面影はどこへ向かう?
星空青
第1話 遊び場
君がいないことを分かっていても、自分はいつもそこへ足を運んでしまう。
自分が向かうのは自宅の最寄り駅から五分ほど歩いた所にある小さな遊び場。
何で自分がこんな場所にいるのには 理由がある。それは、元カノと別れたからだ。数年前、自分には大切な女性がいた。当時の自分にとっては初めての彼女で、大切に関係を紡いでいたはずだった。だがある日、自分は酷い焼きもちを妬いてしまった。彼女が他の男性の話をするのがどうしてもやるせなかった。仲直りしたはずだったが、関係は一週間と保たず別れてしまった。その未練を引きずりながら 自分は今まで生きてきた。
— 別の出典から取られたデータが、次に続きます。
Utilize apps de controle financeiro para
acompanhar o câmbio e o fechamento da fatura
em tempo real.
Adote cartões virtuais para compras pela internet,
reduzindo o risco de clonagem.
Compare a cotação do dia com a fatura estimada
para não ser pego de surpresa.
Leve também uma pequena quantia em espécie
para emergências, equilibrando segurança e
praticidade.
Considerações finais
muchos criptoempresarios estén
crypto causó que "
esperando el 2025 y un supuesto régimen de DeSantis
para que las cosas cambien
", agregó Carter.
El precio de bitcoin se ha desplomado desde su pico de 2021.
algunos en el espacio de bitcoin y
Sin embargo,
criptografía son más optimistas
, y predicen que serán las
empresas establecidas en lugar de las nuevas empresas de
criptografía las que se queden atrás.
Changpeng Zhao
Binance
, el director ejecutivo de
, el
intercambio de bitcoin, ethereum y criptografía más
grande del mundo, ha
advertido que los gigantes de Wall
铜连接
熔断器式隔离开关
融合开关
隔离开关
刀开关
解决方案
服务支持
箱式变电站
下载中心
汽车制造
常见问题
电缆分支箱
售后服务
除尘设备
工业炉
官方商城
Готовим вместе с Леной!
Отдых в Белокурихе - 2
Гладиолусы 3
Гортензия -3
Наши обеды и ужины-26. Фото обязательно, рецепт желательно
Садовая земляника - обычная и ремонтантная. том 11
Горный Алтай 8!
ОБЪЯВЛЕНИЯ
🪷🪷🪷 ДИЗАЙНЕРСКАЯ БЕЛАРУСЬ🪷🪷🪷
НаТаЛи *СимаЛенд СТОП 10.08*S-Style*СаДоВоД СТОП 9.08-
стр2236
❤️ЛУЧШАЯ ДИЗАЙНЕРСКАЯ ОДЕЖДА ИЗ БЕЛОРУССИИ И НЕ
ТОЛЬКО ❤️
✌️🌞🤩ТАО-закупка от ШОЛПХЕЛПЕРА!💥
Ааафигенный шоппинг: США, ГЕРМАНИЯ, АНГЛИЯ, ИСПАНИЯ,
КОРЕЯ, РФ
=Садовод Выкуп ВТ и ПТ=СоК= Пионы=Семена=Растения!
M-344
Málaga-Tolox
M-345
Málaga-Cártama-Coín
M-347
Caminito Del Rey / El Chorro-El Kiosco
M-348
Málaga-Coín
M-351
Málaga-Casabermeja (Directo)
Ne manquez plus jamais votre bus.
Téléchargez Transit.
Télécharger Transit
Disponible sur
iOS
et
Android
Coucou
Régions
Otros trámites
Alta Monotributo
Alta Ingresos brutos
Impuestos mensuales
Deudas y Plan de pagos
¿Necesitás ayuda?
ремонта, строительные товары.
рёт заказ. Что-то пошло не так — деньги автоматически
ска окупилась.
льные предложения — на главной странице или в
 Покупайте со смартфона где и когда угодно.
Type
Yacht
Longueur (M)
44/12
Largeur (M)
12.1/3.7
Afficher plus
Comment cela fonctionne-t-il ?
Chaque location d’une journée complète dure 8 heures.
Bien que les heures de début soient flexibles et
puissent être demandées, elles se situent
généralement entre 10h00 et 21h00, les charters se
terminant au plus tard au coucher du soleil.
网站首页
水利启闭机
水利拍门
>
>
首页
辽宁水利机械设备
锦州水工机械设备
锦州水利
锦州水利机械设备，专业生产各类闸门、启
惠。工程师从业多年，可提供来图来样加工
ここまで話を聞いて気持ち悪い奴だなと思った人がいるなら、それは正常な思考回路をしていると言っても過言ではない。
話を戻して遊び場に着いた自分は少し大きな黄色いベンチに腰を下ろす。そこは、デートの帰り道に彼女を家まで送る時、最後に寄る場所で自分はいつもここに座っていた。雑草独特の青臭さが鼻を刺激する。遊び場には大した遊具があるわけではないが、最低限公園としての機能は果たしているように見えた。
「さて、今日も帰るか」
独り言を呟き、自分はベンチから立ち上がる。
いるはずのない彼女の面影を探しながら自分は自分が果たすべきことをしに駅へ足を進めた。